OpenAI is expected to demo a real-time voice assistant tomorrow. What does it take to deliver an immersive, or even magical experience?
Almost all voice AI go through 3 stages:
1. Speech recognition or "ASR": audio -> text1, think Whisper;
2. LLM that plans what to say next: text1 -> text2;
3. Speech synthesis or "TTS": text2 -> audio, think ElevenLabs or VALL-E.
Last year, I made the figure below to show how to make Siri/Alexa 10x better. However, naively going through 3 stages results in huge latency. User experience falls off the cliff if we have to wait 5 seconds for *each* reply. It breaks the immersion and feels lifeless even if the synthesized audio itself sounds real.
Natural dialogues fundamentally don't work like this. We humans
> think about what to say next at the same time as we listen & speak;
> inject "yes, hmm, huh" at appropriate moments;
> predict when the other person finishes and immediately take over;
> decide to talk over the other person organically, without being offensive;
> handle interruptions gracefully. Currently, AI assistants either cannot be interrupted (super frustrating) or simply stop when they detect an audio event and lose train of thought;
> engage in group chat. We are so good at multi-agent conversations.
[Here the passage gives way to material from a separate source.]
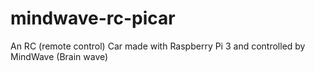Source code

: # mindwave-rc-picar
An RC (remote control) Car made with Raspberry Pi 3 and controlled by MindWave (Brain wave)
It's not as simple as making each of the 3 neural nets faster, sequentially. Solving real-time dialogue requires us to rethink the whole stack, overlap each component as much as possible, and learn how to make interventions in real time.
Or perhaps even better - just have 1 NN mapping audio to audio. End-to-end always wins.
I'll sketch out how to design such a model and its training pipeline. Meanwhile, let's wait and see how far OpenAI pushes it!